* Text under study *
____________________

And yet, at the end of the day, it doesn’t matter the color. If I have discovered anything in my five years as a puppy raiser for Southeastern Guide Dogs, it is that each dog is an individual. Just like each one of you. You may think you are shy or no good at playacting, but it simply isn’t true. You may think that only certain types of people are good at collaboration and you aren’t, and that it isn’t true either. Everyone CAN be good at collaboration. Collaboration is like a marriage. It takes work.
And just like that first date, it might be rocky and you might think, “He is not going to work out.” And then suddenly, there you are at a national conference presenting together. True collaboration in action!
How did I get from labs to collaboration models? That started when I began reading AISL member Joan Lange’s book on collaboration, Collaborative Models for Librarian and Teacher Partnerships, and I learned that collaboration is a more rich process than I ever imagined. The highest level of collaboration is, in fact, where the librarian works with her colleague to jointly plan, teach and assess the unit (Kymes, Gillean). I’ve had that experience a couple of times, but it is not the usual one. And I imagine it is also not your usual experience either. That’s why I was heartened to find out that collaboration included:
- Coordination: Minimal involvement, little to no preplanning. For example, this would be like the blogs I helped the French teachers set up for the classes so that they could have online journals. Very last minute and quick, and I have no further involvement.

____________________

* Material provided *

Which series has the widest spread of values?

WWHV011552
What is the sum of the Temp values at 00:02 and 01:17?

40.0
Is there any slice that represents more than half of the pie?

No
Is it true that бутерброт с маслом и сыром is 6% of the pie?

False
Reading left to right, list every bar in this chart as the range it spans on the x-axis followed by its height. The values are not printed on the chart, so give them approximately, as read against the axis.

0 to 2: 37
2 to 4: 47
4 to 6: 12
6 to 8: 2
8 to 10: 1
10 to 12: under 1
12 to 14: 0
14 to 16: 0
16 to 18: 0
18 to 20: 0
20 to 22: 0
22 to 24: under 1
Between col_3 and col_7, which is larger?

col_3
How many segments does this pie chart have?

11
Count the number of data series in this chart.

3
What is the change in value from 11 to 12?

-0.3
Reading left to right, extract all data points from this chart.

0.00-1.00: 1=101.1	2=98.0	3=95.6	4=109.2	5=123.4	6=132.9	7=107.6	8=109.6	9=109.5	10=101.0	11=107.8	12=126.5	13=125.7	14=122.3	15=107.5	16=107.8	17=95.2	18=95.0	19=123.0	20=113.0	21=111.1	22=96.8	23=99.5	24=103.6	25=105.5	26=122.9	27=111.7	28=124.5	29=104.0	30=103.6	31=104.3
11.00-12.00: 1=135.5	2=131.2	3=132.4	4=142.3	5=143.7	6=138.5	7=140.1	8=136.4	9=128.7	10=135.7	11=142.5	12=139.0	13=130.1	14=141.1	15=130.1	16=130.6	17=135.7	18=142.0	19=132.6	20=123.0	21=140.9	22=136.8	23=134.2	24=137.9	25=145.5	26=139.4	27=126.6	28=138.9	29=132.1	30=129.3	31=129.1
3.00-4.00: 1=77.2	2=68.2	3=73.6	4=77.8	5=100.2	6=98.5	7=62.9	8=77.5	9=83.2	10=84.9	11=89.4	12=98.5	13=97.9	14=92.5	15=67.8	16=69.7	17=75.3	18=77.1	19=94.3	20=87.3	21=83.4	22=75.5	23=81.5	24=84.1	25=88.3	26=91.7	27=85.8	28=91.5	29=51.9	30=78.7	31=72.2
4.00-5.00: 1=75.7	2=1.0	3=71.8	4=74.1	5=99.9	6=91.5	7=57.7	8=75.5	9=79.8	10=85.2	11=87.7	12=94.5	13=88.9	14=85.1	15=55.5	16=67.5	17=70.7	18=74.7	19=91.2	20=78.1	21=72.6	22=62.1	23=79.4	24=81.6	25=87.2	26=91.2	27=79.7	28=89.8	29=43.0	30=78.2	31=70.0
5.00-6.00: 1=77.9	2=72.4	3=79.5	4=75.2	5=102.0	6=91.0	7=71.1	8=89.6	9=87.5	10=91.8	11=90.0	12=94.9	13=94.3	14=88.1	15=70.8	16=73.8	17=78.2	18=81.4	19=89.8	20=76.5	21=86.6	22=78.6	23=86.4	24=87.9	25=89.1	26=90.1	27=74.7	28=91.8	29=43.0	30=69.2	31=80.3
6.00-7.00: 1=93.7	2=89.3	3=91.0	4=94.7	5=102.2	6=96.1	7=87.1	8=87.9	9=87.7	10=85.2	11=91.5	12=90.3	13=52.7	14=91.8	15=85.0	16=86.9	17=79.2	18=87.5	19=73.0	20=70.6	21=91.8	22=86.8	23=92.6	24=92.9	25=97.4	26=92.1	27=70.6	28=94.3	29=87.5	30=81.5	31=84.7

____________________

* Your tasks *
(a) Copy the passage on librarian and teacher collaboration word for word, from "How did I get" up to and including "no further involvement.".
(b) Pick up the passage on librarian and teacher collaboration where it stops and continue it.
The items have no part in this work.

* Numbered responses *
(a)
How did I get from labs to collaboration models? That started when I began reading AISL member Joan Lange’s book on collaboration, Collaborative Models for Librarian and Teacher Partnerships, and I learned that collaboration is a more rich process than I ever imagined. The highest level of collaboration is, in fact, where the librarian works with her colleague to jointly plan, teach and assess the unit (Kymes, Gillean). I’ve had that experience a couple of times, but it is not the usual one. And I imagine it is also not your usual experience either. That’s why I was heartened to find out that collaboration included:
- Coordination: Minimal involvement, little to no preplanning. For example, this would be like the blogs I helped the French teachers set up for the classes so that they could have online journals. Very last minute and quick, and I have no further involvement.

(b)
- Cooperation: Teacher requests involvement, but limited; separate and independent objectives/teaching. For example, this would be similar to having a request in advance from the freshman biology teacher to teach her how to use Libguides. In addition to teaching her how to use and set up a class site, she also asked for a resource page on wolves in Yellowstone. I gathered all the online resources and directions to print resources and put the page together for her on her site.
- Integrated instruction: Teacher and librarian formally plan and integrate lesson together. For example, this would be like the one unit class I developed with the AP Language, AP Government teachers on Media Bias in the 24 News Cycle. We developed the curriculum, the objectives and the assessments together. It was lovely.
- Integrated curriculum: Administration gives time and support to a scaffold that encourages integrated curriculum and lesson planning across all grade levels (Horman, Glampe, Sanken, et al.) I haven’t seen this, but now that our school has an assistant headmaster who will be in charge of curriculum across the divisions, this is the goal. If you have this currently happening at your school, please comment!
It all counts. Whether you are there in the classroom with the teacher teaching or whether you helped gather the resources, it counts as collaboration. Think of it as stair steps, without necessarily being hierarcical. What I mean by that is that providing resource assistance is not demeaning. It is useful and helpful and you should do it. Working with faculty on integrated instruction is amazing. Can you do that for every class? No. Pick and choose what you want to do.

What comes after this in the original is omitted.